During the course of the ordeal, the women also learned a few interesting tidbits about the history of the apartment. “Past tenants would come home to raccoons in their living room,” Irizarry claimed. The building’s management attempted to solve the problem by putting caps on the chimneys, she said, but the caps had later been torn off, and now a raccoon was once again using the chimney to access a crawlspace.

To top it all off, Irizarry said the animal-control officer hinted that the raccoon was rabid and likely raising babies up there.

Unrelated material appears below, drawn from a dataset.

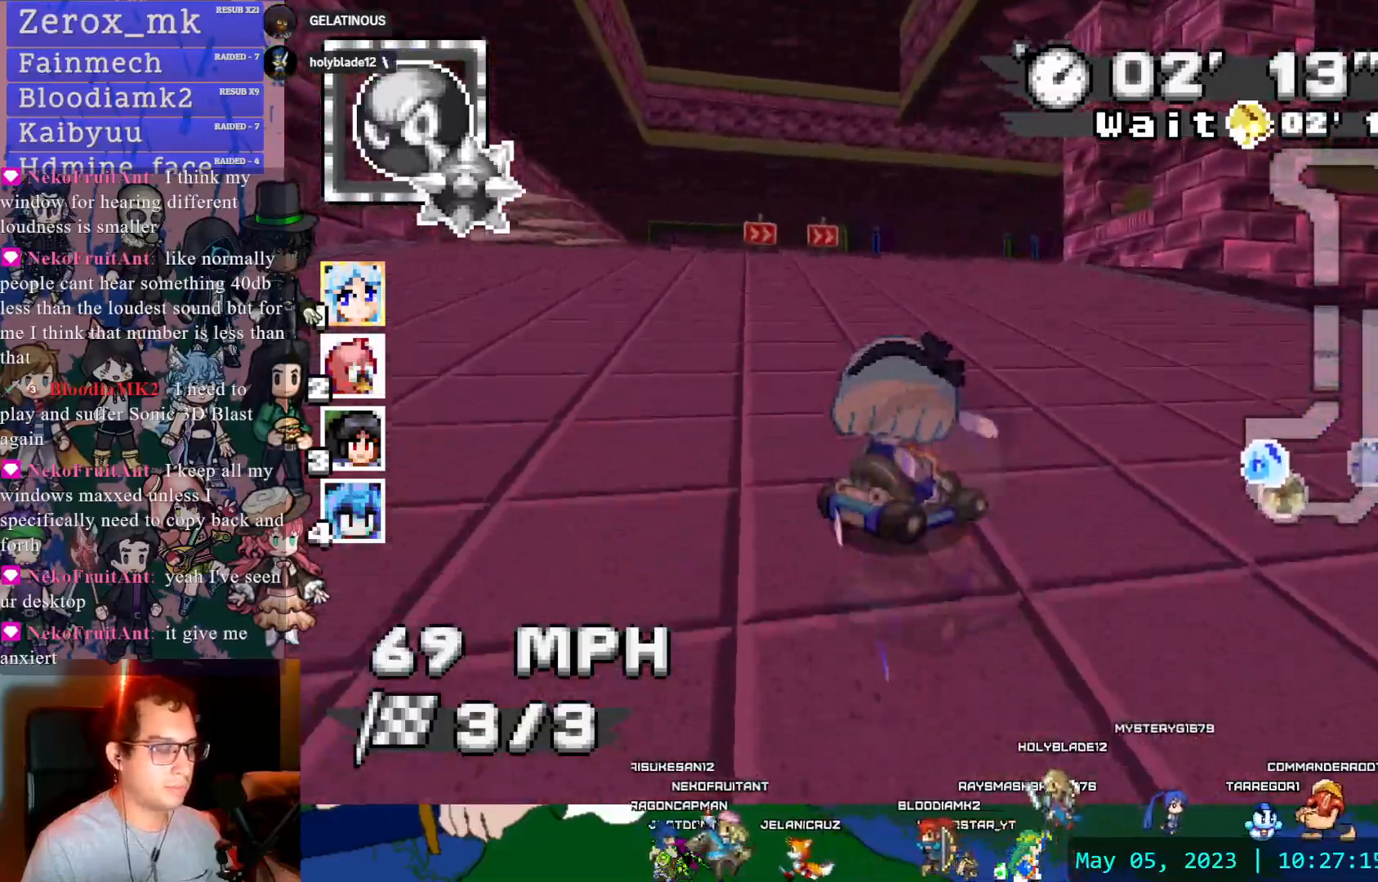
{"buttons": ["CROSS", "R1"], "left_stick": "left", "right_stick": "center", "events": [[50, "left_stick", "center"], [200, "left_stick", "left"], [283, "left_stick", "center"], [400, "left_stick", "left"]]}
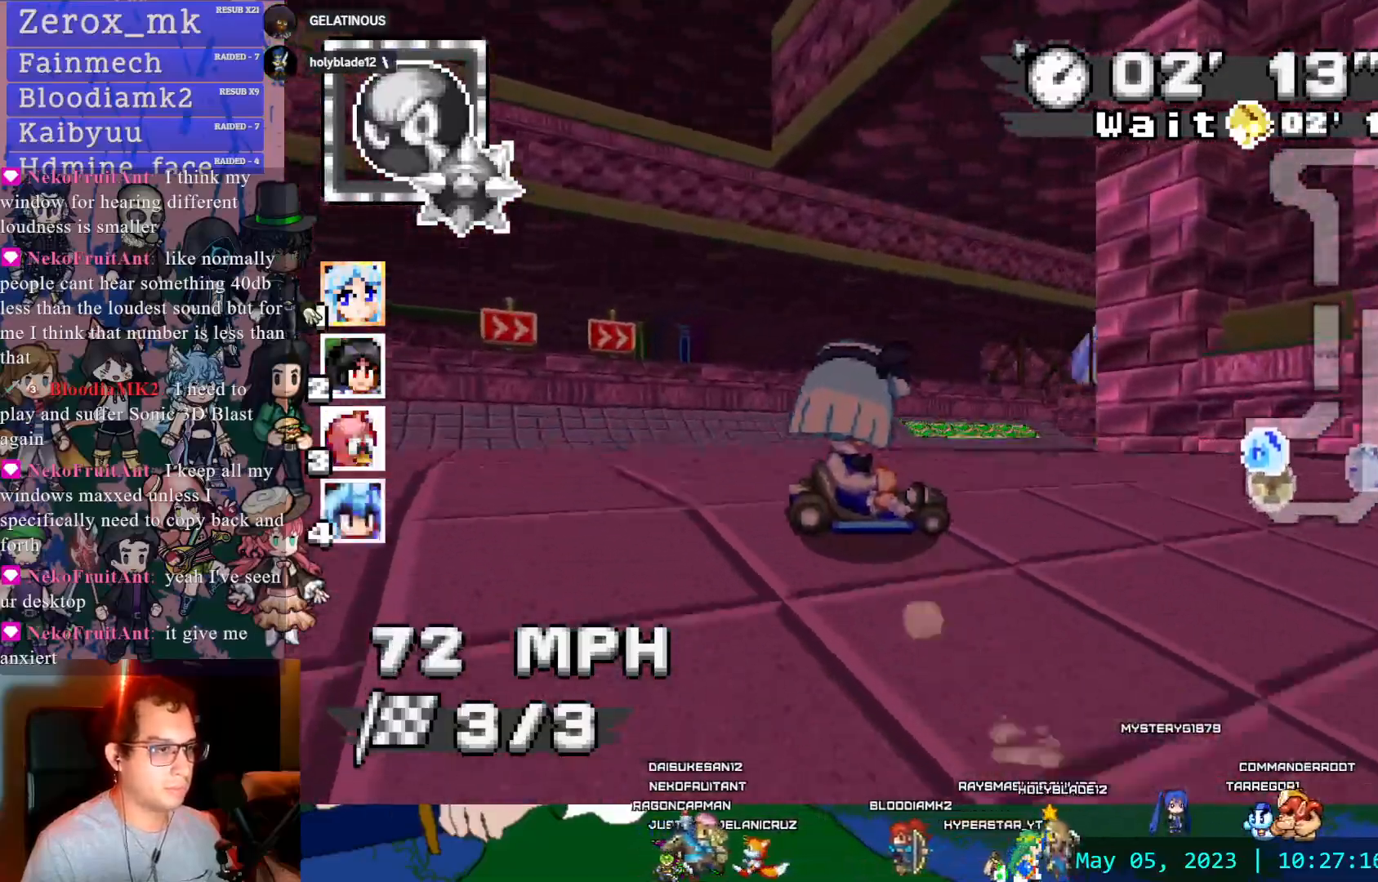
{"buttons": ["CROSS", "R1"], "left_stick": "right", "right_stick": "center"}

“For a month after that, we still heard the scratching, during the day, on the ceiling,” she said. “We all immediately started looking for new apartments to move to.”

Eventually, after about six weeks, Irizarry said the scratching stopped, leading Irizarry to believe the raccoon (and perhaps its babies) had crawled back out through the chimney or that it had died up there.

“Nobody, as far as we know, came by to clean out the crawlspace,” she claimed. “So that’s a big question that was never answered.”

The landlord, however, had thankfully understood the women’s plight and released them from their leases early. In February, Irizarry got herself a new apartment that meets all of her requirements, not the least of which is a raccoon-free ceiling.

“Honestly, I didn’t even know there would be raccoons in the city,” Irizarry said. “I thought maybe we’d have roaches, or bug problems or rat problems. But I never would have thought raccoons would have been a problem.

“It keeps me on my toes. You never know what’s going to happen here. It consistently shocks me, every day, being here.”